Het antwoord op de vraag

Rechtbank 's-Gravenhage 14 september 2011, HA ZA 09-2109 (Sun Garden GmbH tegen Garden Impressions B.V.)

Met gelijktijdige dank aan Niels Mulder, DLA Piper. www.dlapiper.nl

Modelrecht. Gemeenschapsmodelrecht. Sun Garden is rechthebbende op model "Model 6051" Garden Impressions houdt zich bezig met handel in Tuinmeubilair en biedt "de Menorca" aan. Landgericht Düsseldorf oordeelt dat "de Menorca" inbreuk maakt op het modelrecht en heeft inbreukverbod en (grotendeels) nevenvorderingen toegewezen.

De reconventionele vordering van Garden Impressions is, na een serie lange overwegingen ex 87 GModVo en EEX-Vo niet-ontvankelijk (r.o. 4.14), verzoek prejudiciële vragen te stellen wordt (nog) niet concreet behandeld (4.18 en 4.19) standpunten t.a.v. de inbreukvraag dienen nader te worden toegelicht door partijen (r.o. 4.19), geen schorsing vanwege aanhangig zijnde nietigheidsprocedure bij het OHIM (r.o. 4.20), erkenning van de Duitse vonnissen wortdt aangehouden ex art. 53 lid 1 EEX-Vo (4.21)

4.14. Het voorgaande leidt tot de conclusie dat Garden Impressions niet in haar vordering tot nietigverklaring van Model 6051 kan worden ontvangen. De rechtbank zal daarom in deze procedure uitgaan van de geldigheid van dat model.

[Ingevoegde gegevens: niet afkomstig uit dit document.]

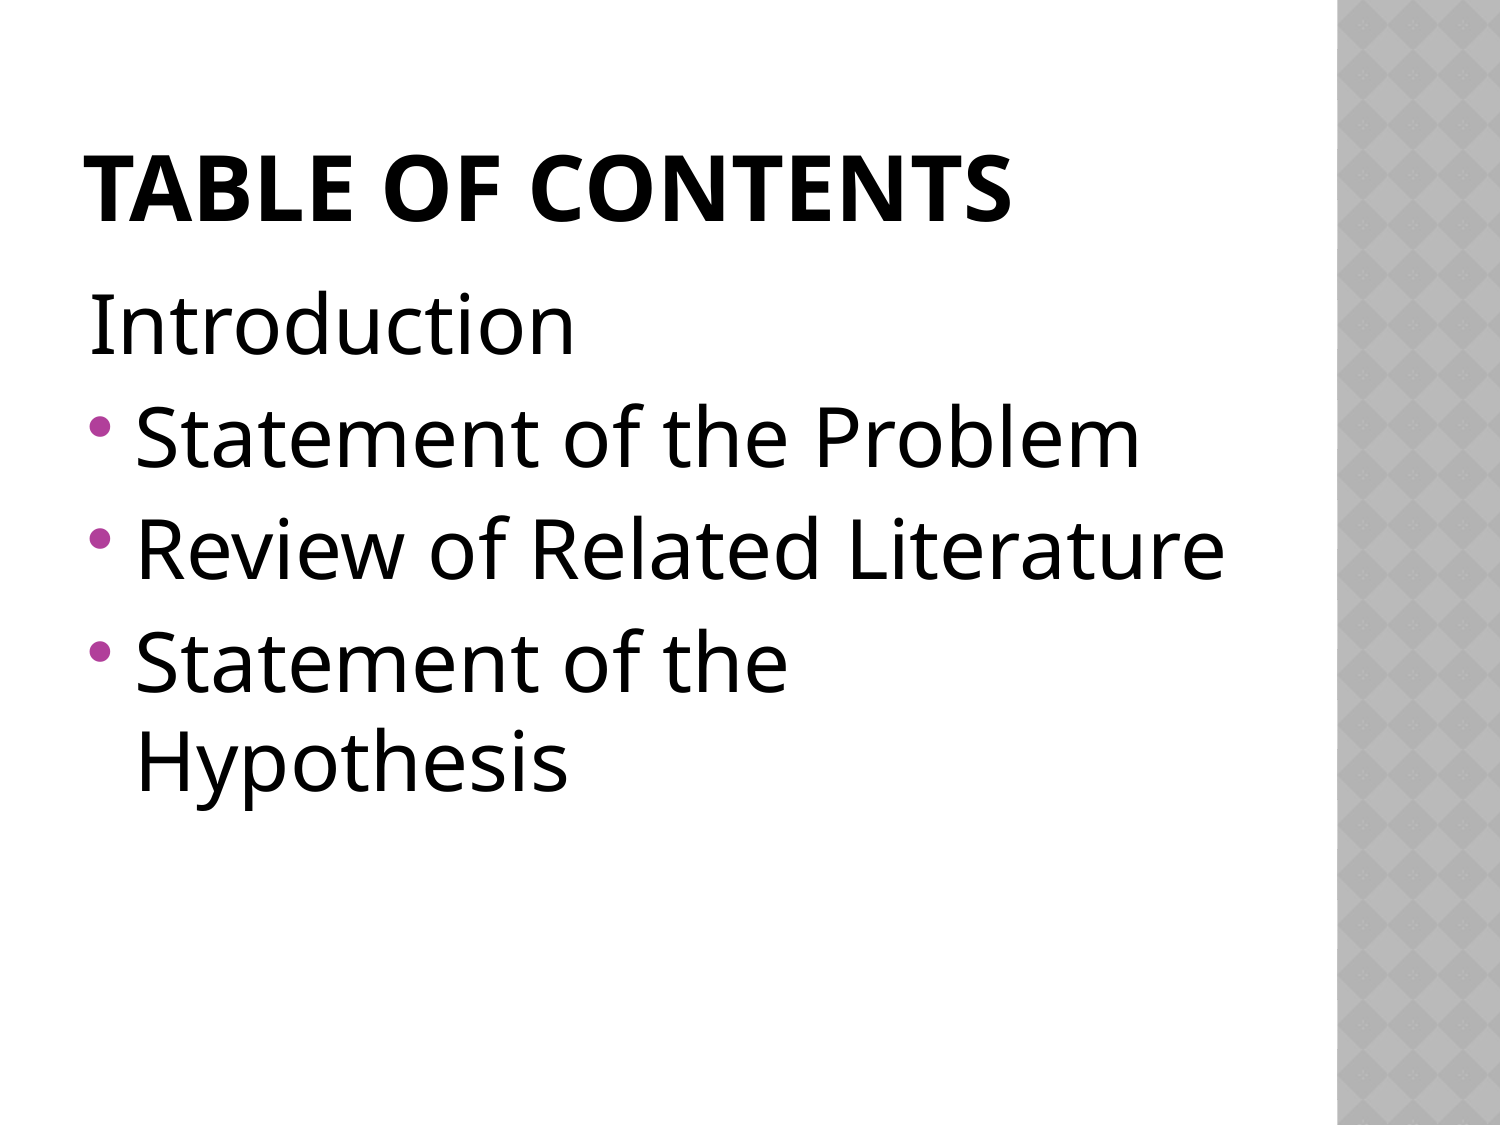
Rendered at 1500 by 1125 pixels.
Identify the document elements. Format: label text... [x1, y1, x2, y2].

4.19. Naar het oordeel van de rechtbank kan het antwoord op de vraag naar de territoriale werking van de Duitse inbreukbeslissing evenmin (alleen) worden gevonden in de al dan niet toepasselijkheid van artikel 33 EEX-Vo. Ook hier geldt dat indien die beslissing in andere landen wordt erkend, de vraag blijft bestaan wat de territoriale reikwijdte is van de inbreukbeslissing in dat Duitse vonnis. Het antwoord op die vraag moet worden gevonden in de uitleg van artikel 83 lid 2 GModVo. Naar het oordeel van de rechtbank bestaat daarover geen duidelijkheid en zouden prejudiciële vragen terzake gerechtvaardigd zijn. Voorwaarde voor het stellen van prejudiciële vragen is echter dat het antwoord op de vraag van belang is voor de beslissing van het onderhavige geschil. Dat is alleen aan de orde indien de rechtbank terzake van de inbreukvraag tot een ander oordeel zou komen dan de Duitse rechter. De rechtbank ziet daarom aanleiding alvorens verder te beslissen de zaak te verwijzen naar de rol voor het bepalen van een datum van een comparitie van partijen waar partijen hun standpunten ten aanzien van de inbreukvraag nader kunnen toelichten, zodat de rechtbank zich omtrent de inbreukvraag een oordeel kan vormen.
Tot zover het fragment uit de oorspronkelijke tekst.